Stored data
╭──

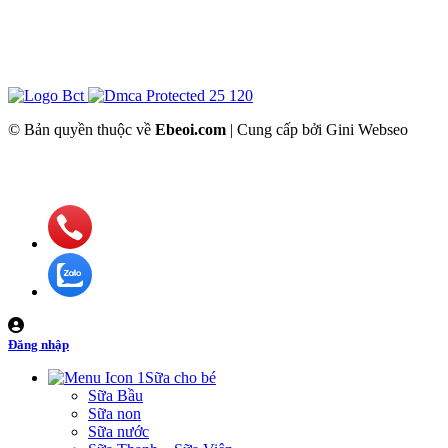
© Bản quyền thuộc về
Ebeoi.com
| Cung cấp bởi Gini Webseo
Đăng nhập
Sữa cho bé
Sữa Bầu
Sữa non
Sữa nước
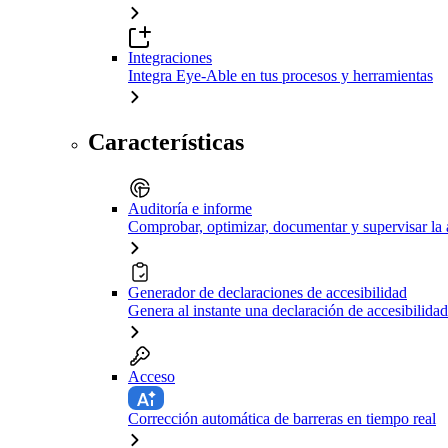
Integraciones
Integra Eye-Able en tus procesos y herramientas
Características
Auditoría e informe
Comprobar, optimizar, documentar y supervisar la 
Generador de declaraciones de accesibilidad
Genera al instante una declaración de accesibilidad
Acceso
Corrección automática de barreras en tiempo real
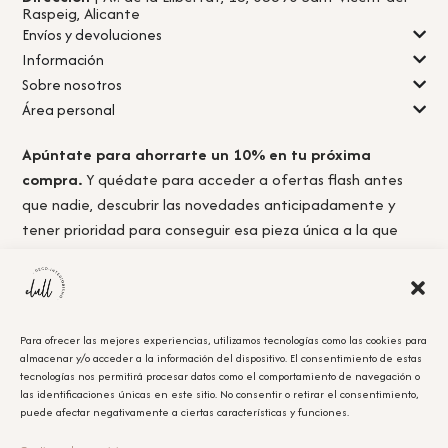
Raspeig, Alicante
Envíos y devoluciones
Información
Sobre nosotros
Área personal
Apúntate para ahorrarte un 10% en tu próxima
compra.
Y quédate para acceder a ofertas flash antes
que nadie, descubrir las novedades anticipadamente y
tener prioridad para conseguir esa pieza única a la que
nunca llegas a tiempo.
Para ofrecer las mejores experiencias, utilizamos tecnologías como las cookies para
almacenar y/o acceder a la información del dispositivo. El consentimiento de estas
Acepto la
política de privacidad.
tecnologías nos permitirá procesar datos como el comportamiento de navegación o
las identificaciones únicas en este sitio. No consentir o retirar el consentimiento,
puede afectar negativamente a ciertas características y funciones.
Obtener el cupón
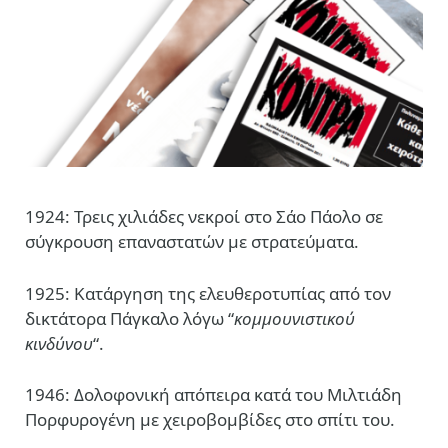
1924: Τρεις χιλιάδες νεκροί στο Σάο Πάολο σε
σύγκρουση επαναστατών με στρατεύματα.
1925: Κατάργηση της ελευθεροτυπίας από τον
δικτάτορα Πάγκαλο λόγω “
κομμουνιστικού
κινδύνου
“.
1946: Δολοφονική απόπειρα κατά του Μιλτιάδη
Πορφυρογένη με χειροβομβίδες στο σπίτι του.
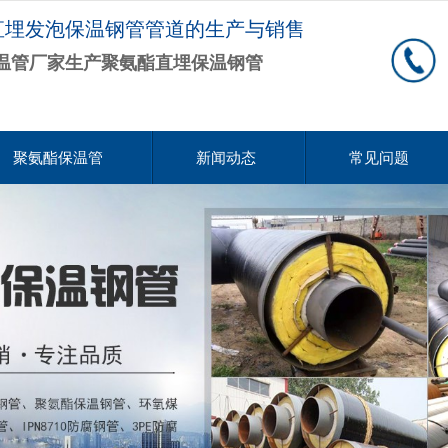
直埋发泡保温钢管管道的生产与销售
温管厂家生产聚氨酯直埋保温钢管
聚氨酯保温管
新闻动态
常见问题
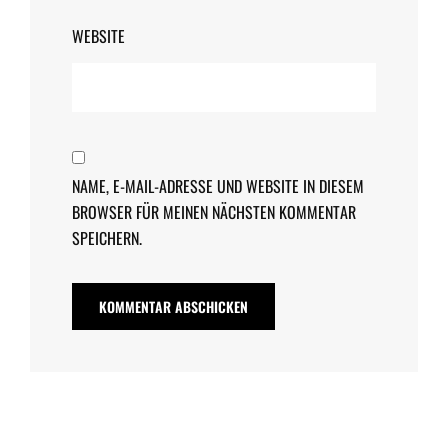
WEBSITE
NAME, E-MAIL-ADRESSE UND WEBSITE IN DIESEM
BROWSER FÜR MEINEN NÄCHSTEN KOMMENTAR
SPEICHERN.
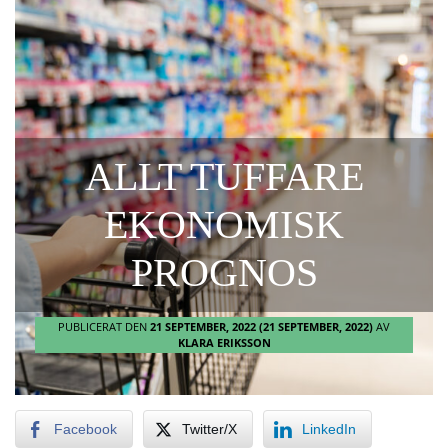
ALLT TUFFARE
EKONOMISK
PROGNOS
PUBLICERAT DEN
21 SEPTEMBER, 2022
(21 SEPTEMBER, 2022)
AV
KLARA ERIKSSON
Facebook
Twitter/X
LinkedIn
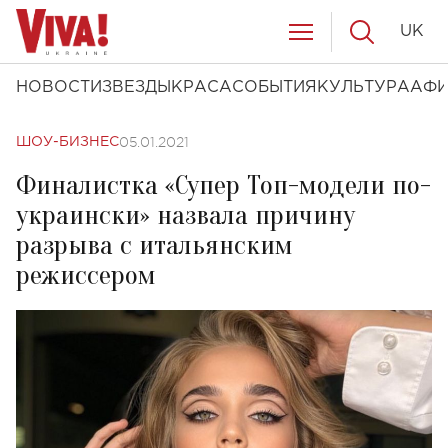
UK
НОВОСТИ
ЗВЕЗДЫ
КРАСА
СОБЫТИЯ
КУЛЬТУРА
АФ
05.01.2021
ШОУ-БИЗНЕС
Финалистка «Супер Топ-модели по-
украински» назвала причину
разрыва с итальянским
режиссером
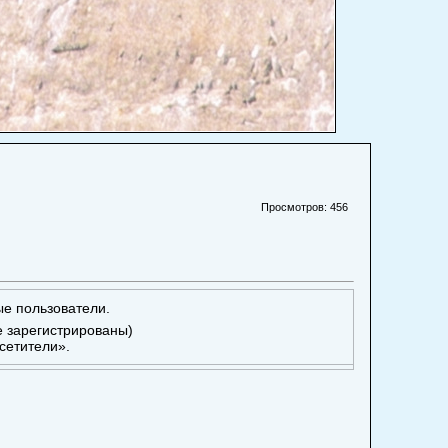
Просмотров: 456
ые пользователи.
е зарегистрированы)
сетители».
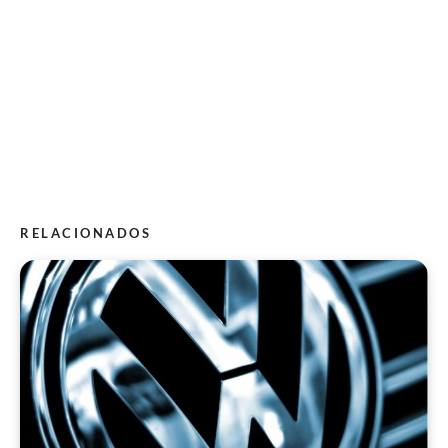
RELACIONADOS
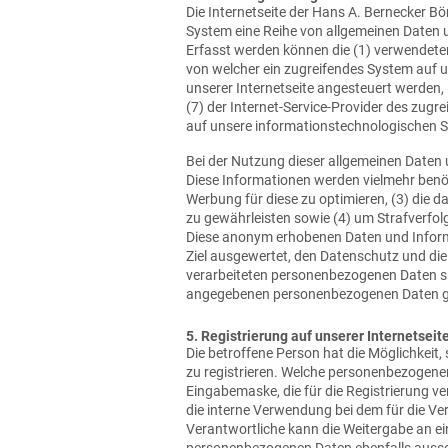
Die Internetseite der Hans A. Bernecker Bö
System eine Reihe von allgemeinen Daten u
Erfasst werden können die (1) verwendete
von welcher ein zugreifendes System auf u
unserer Internetseite angesteuert werden, (
(7) der Internet-Service-Provider des zug
auf unsere informationstechnologischen 
Bei der Nutzung dieser allgemeinen Daten 
Diese Informationen werden vielmehr benötig
Werbung für diese zu optimieren, (3) die 
zu gewährleisten sowie (4) um Strafverfol
Diese anonym erhobenen Daten und Informa
Ziel ausgewertet, den Datenschutz und die
verarbeiteten personenbezogenen Daten sic
angegebenen personenbezogenen Daten g
5. Registrierung auf unserer Internetseit
Die betroffene Person hat die Möglichkeit
zu registrieren. Welche personenbezogenen 
Eingabemaske, die für die Registrierung 
die interne Verwendung bei dem für die Ve
Verantwortliche kann die Weitergabe an ein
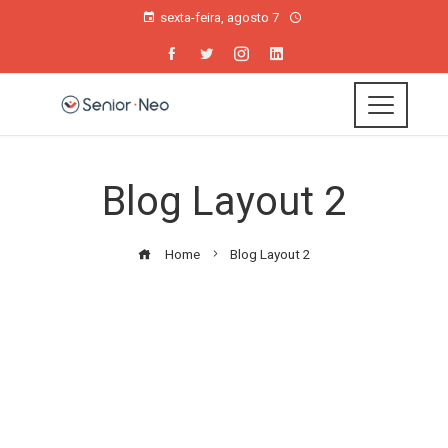
sexta-feira, agosto 7
Blog Layout 2
Home
Blog Layout 2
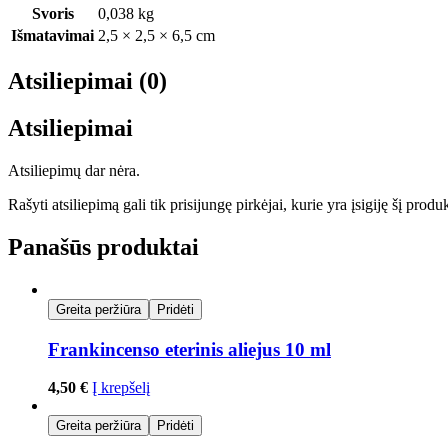
Svoris
0,038 kg
Išmatavimai
2,5 × 2,5 × 6,5 cm
Atsiliepimai (0)
Atsiliepimai
Atsiliepimų dar nėra.
Rašyti atsiliepimą gali tik prisijungę pirkėjai, kurie yra įsigiję šį produ
Panašūs produktai
Greita peržiūra
Pridėti
Frankincenso eterinis aliejus 10 ml
4,50
€
Į krepšelį
Greita peržiūra
Pridėti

╰──

DIRECTIVE:
Retype every line of text in the listing above, word for word and in the same order. Omit the pictures.

RESPONSE TO THIS EXERCISE:
© Bản quyền thuộc về
Ebeoi.com
| Cung cấp bởi Gini Webseo
Đăng nhập
Sữa cho bé
Sữa Bầu
Sữa non
Sữa nước
Integraciones
Integra Eye-Able en tus procesos y herramientas
Características
Auditoría e informe
Comprobar, optimizar, documentar y supervisar la 
Generador de declaraciones de accesibilidad
Genera al instante una declaración de accesibilidad
Acceso
Corrección automática de barreras en tiempo real
Raspeig, Alicante
Envíos y devoluciones
Información
Sobre nosotros
Área personal
Apúntate para ahorrarte un 10% en tu próxima
compra.
Y quédate para acceder a ofertas flash antes
que nadie, descubrir las novedades anticipadamente y
tener prioridad para conseguir esa pieza única a la que
nunca llegas a tiempo.
Para ofrecer las mejores experiencias, utilizamos tecnologías como las cookies para
almacenar y/o acceder a la información del dispositivo. El consentimiento de estas
Acepto la
política de privacidad.
tecnologías nos permitirá procesar datos como el comportamiento de navegación o
las identificaciones únicas en este sitio. No consentir o retirar el consentimiento,
puede afectar negativamente a ciertas características y funciones.
Obtener el cupón
1924: Τρεις χιλιάδες νεκροί στο Σάο Πάολο σε
σύγκρουση επαναστατών με στρατεύματα.
1925: Κατάργηση της ελευθεροτυπίας από τον
δικτάτορα Πάγκαλο λόγω “
κομμουνιστικού
κινδύνου
“.
1946: Δολοφονική απόπειρα κατά του Μιλτιάδη
Πορφυρογένη με χειροβομβίδες στο σπίτι του.
直埋发泡保温钢管管道的生产与销售
温管厂家生产聚氨酯直埋保温钢管
聚氨酯保温管
新闻动态
常见问题
WEBSITE
NAME, E-MAIL-ADRESSE UND WEBSITE IN DIESEM
BROWSER FÜR MEINEN NÄCHSTEN KOMMENTAR
SPEICHERN.
ALLT TUFFARE
EKONOMISK
PROGNOS
PUBLICERAT DEN
21 SEPTEMBER, 2022
(21 SEPTEMBER, 2022)
AV
KLARA ERIKSSON
Facebook
Twitter/X
LinkedIn
UK
НОВОСТИ
ЗВЕЗДЫ
КРАСА
СОБЫТИЯ
КУЛЬТУРА
АФ
05.01.2021
ШОУ-БИЗНЕС
Финалистка «Супер Топ-модели по-
украински» назвала причину
разрыва с итальянским
режиссером
Просмотров: 456
ые пользователи.
е зарегистрированы)
сетители».
RELACIONADOS
Die Internetseite der Hans A. Bernecker Bö
System eine Reihe von allgemeinen Daten u
Erfasst werden können die (1) verwendete
von welcher ein zugreifendes System auf u
unserer Internetseite angesteuert werden, (
(7) der Internet-Service-Provider des zug
auf unsere informationstechnologischen 
Bei der Nutzung dieser allgemeinen Daten 
Diese Informationen werden vielmehr benötig
Werbung für diese zu optimieren, (3) die 
zu gewährleisten sowie (4) um Strafverfol
Diese anonym erhobenen Daten und Informa
Ziel ausgewertet, den Datenschutz und die
verarbeiteten personenbezogenen Daten sic
angegebenen personenbezogenen Daten g
5. Registrierung auf unserer Internetseit
Die betroffene Person hat die Möglichkeit
zu registrieren. Welche personenbezogenen 
Eingabemaske, die für die Registrierung 
die interne Verwendung bei dem für die Ve
Verantwortliche kann die Weitergabe an ein
sexta-feira, agosto 7
Blog Layout 2
Home
Blog Layout 2
Svoris
0,038 kg
Išmatavimai
2,5 × 2,5 × 6,5 cm
Atsiliepimai (0)
Atsiliepimai
Atsiliepimų dar nėra.
Rašyti atsiliepimą gali tik prisijungę pirkėjai, kurie yra įsigiję šį produ
Panašūs produktai
Greita peržiūra
Pridėti
Frankincenso eterinis aliejus 10 ml
4,50
€
Į krepšelį
Greita peržiūra
Pridėti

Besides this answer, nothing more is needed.